Christopher Luxon gets more words in during his media interviews than the prime minister does, according to an RNZ data analysis of political speech.
The National leader spoke 72 percent of the words in his media slots, leaving his interviewers with 28 percent of the exchange.
Prime Minister Chris Hipkins spoke 68 percent of the words and former prime minister Jacinda Ardern, 71 percent.
Data analysis of political language for the RNZ series The Interview, shows that, on average, the political leaders spoke 71 percent of the words in the interviews.
In a major data project RNZ recorded and analysed nine months of weekly interviews with the Labour and National leaders on RNZ, TVNZ, Newshub and Newstalk ZB between July 2022 and May 2023.
The analysis shows which media slots the leaders displayed the most dominance in.

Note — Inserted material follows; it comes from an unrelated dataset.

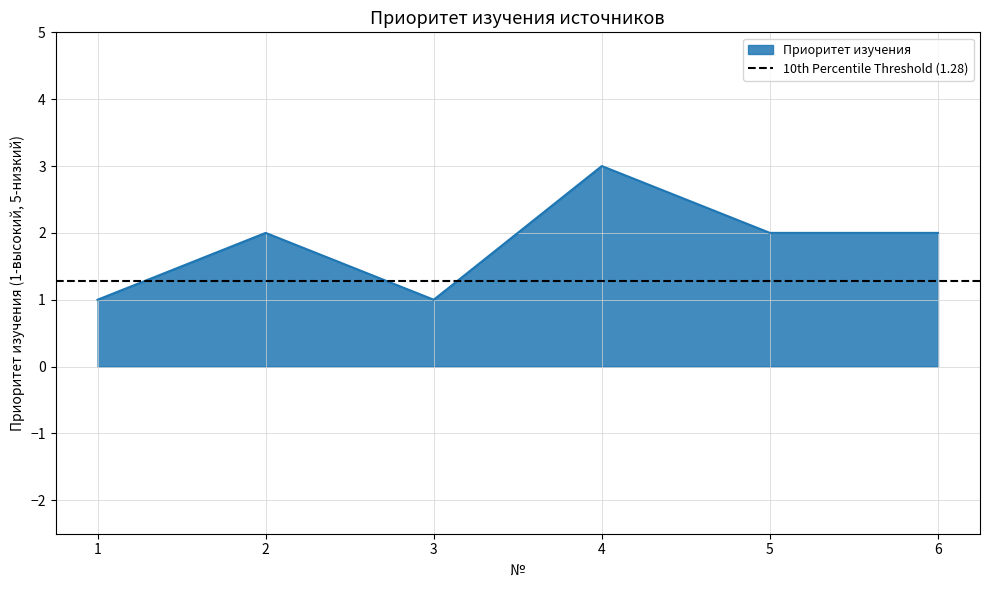

Is it true that the value at 2 is 4?

False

Luxon edges Hipkins for words spoken on all four morning news shows we tracked.
In his six interviews with Newstalk ZB's Mike Hosking, Luxon spoke 73 percent of the words while Hipkins got 64 percent over 11 interviews.
Luxon also dominated the word count in interviews with TVNZ's Breakfast host Anna Burns-Francis, taking an average of 78 percent over 10 interviews, while Hipkins averaged 71 percent over eight interviews.
Luxon also got more words in with RNZ's Morning Report host Corin Dann - 66 percent of the words over 17 interviews, compared with 63 percent for Hipkins over six interviews.
Dann found it harder to contain Ardern, who got 72 percent of the exchange over 10 interviews.
The data shows a high degree of consistency across interviewers - with most giving the leaders between two thirds and three quarters of the words spoken.
The greatest disparities between the leaders were on Newstalk ZB and RNZ's Morning Report.
Ardern got 73 percent of the words on Morning Report interviews, with Luxon getting 69 percent and Hipkins just 65 percent.
On Newstalk ZB, Luxon took 73 percent of the word count and Hipkins managed just 66 percent (Ardern did not appear on Hosking in the period RNZ recorded).
Josie Pagani, who has worked as a media advisor for politicians and is a writer and political commentator with a left-leaning perspective, said the data was reassuring in terms of media trust and credibility.
"There's nothing there in the data that made me think we have a major problem with bias in our media or even a problem of politicians being able to get out what they want to say."
She said even if politicians got more words on some shows this might not work in their favour as the interviewer may have been giving them rope to hang themselves with their own words.
"I thought the data was actually quite reassuring in that, for all the volatility in our media at the moment, it's pretty fair and it's giving both sides a fair go."
Janet Wilson, a journalist-turned media trainer whose clients have included the National Party in the past, wondered whether the politicians actually got too much time.
"It's startling to me that they got that much given how little they actually say. That was my thought bubble that came out of my head when I saw those figures," she said.
"It seems like an enormous amount when what we're hearing from either of those politicians isn't a lot. There's a lot of white noise in the midst of all of that."
Wilson said Luxon's word count may be his speed of delivery rather than interviewers giving him more time.
"It's a real demeanour issue for him. He's looking slightly panicked and rushed. His pace of delivery is quite fast. There's a clear correlation between your pace of delivery and whether you're perceived to be statesman-like or not."
How we analysed the data:Weekly leader interviews on the following shows were included. Newshub's AM Show, TVNZ Breakfast, RNZ's Morning Report, and Newstalk ZB's Mike Hosking Breakfast Show. In total more than 28 hours of interviews were analysed including 107 interviews with Christopher Luxon, 49 with Jacinda Ardern and 50 with Chris Hipkins. Recordings were transcribed by Otter.ai and then manually cleaned to improve accuracy, however some minor errors may remain. Excessively long preambles to interviews by hosts were shortened to focus on the interviewer and leader exchange. Text was analysed using R and the Quanteda package.